# [WORK TASK]
Write out each heading that appears in the blog page below, in order from top to bottom.

# [GIVEN TEXT]
★ ★ ★ ★

Tag Archive for 'friends'

Its a good thing to have friends

We make a lot of friends along the way. A friend once told me that we’re all like passengers on a bus, traveling along wherever our lives may take us. We talk, share, open up a bit of ourselves to each other for the moment and as long as time permits us. Sooner or later, we reach our stop and get off, sometimes without even looking back to say goodbye.

Thank you to all my friends, whom I’ve met, known, no matter how briefly or even if it may be from a distance. I cherish the moments spent with each one of you. For they say – you have but one life. And it was a pleasure meeting all of you.

There are a lot of my close friends with whom I’ve lost touch. People who have been instrumental in making me the person I am today. Yet we’re no longer in contact for we’ve parted ways long back. Sometimes I wonder when it was that we lost touch. Was it me or was it them? Were we all so busy and caught up in our lives that we slipped away unnoticed so easily?

I look back and wonder where all of them are, what they’re doing and wish them love and happiness in everything they do. Perhaps we shall meet again, perhaps not. I hope the former, in all earnesty, some day.

There there are some, a handful of people; who dont let distance or time matter when it comes to friendship. They are my backbone, my strength in life. I would be lost without confiding in them my deepest, darkest feelings as well as any ecstasies that come along my way.

For those who have always been there for me, even if I werent for them. True friends, with no issues towards any of my idiosyncrasies and who embraced me for what I am – thank you. Happy friendship day.

Corny things

Things get very corny enroute to Gangtok and you can intercept the freshly roasted smell miles before you actually reach the place where they sell them. Thats my cook buying some roasted corns while we were on our way towards Gangtok. The corn fields line the highway and the village people make their living selling corns for 5 bucks a piece. Pretty cheap. And delicious too. I ought to probably say healthy too but I’m not entirely sure if it is indeed so.

★ ★ ★ ★

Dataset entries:
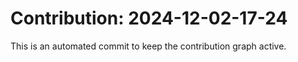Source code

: # Contribution: 2024-12-02-17-24
This is an automated commit to keep the contribution graph active.
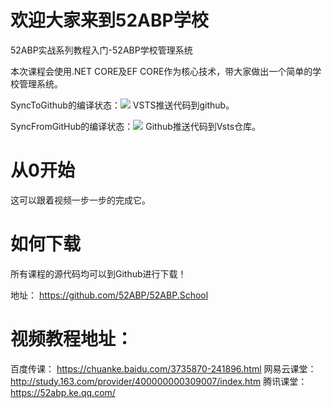 # 欢迎大家来到52ABP学校
52ABP实战系列教程入门-52ABP学校管理系统  

本次课程会使用.NET CORE及EF CORE作为核心技术，带大家做出一个简单的学校管理系统。

SyncToGithub的编译状态：[<img src="https://52abp.visualstudio.com/_apis/public/build/definitions/ca83ba7d-c1a1-4c51-b7e2-d889c38e3d13/3/badge">](https://52abp.visualstudio.com/_apis/public/build/definitions/ca83ba7d-c1a1-4c51-b7e2-d889c38e3d13/3/badge)
 VSTS推送代码到github。



SyncFromGitHub的编译状态：[<img src="https://52abp.visualstudio.com/_apis/public/build/definitions/ca83ba7d-c1a1-4c51-b7e2-d889c38e3d13/4/badge">](https://52abp.visualstudio.com/_apis/public/build/definitions/ca83ba7d-c1a1-4c51-b7e2-d889c38e3d13/4/badge)
Github推送代码到Vsts仓库。

# 从0开始

这可以跟着视频一步一步的完成它。


# 如何下载

 所有课程的源代码均可以到Github进行下载！

 地址： https://github.com/52ABP/52ABP.School


# 视频教程地址：
百度传课：
https://chuanke.baidu.com/3735870-241896.html
网易云课堂：
http://study.163.com/provider/400000000309007/index.htm
腾讯课堂：
https://52abp.ke.qq.com/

★ ★ ★ ★

# [SOLVED EXERCISE]
Tag Archive for 'friends'
Its a good thing to have friends
Corny things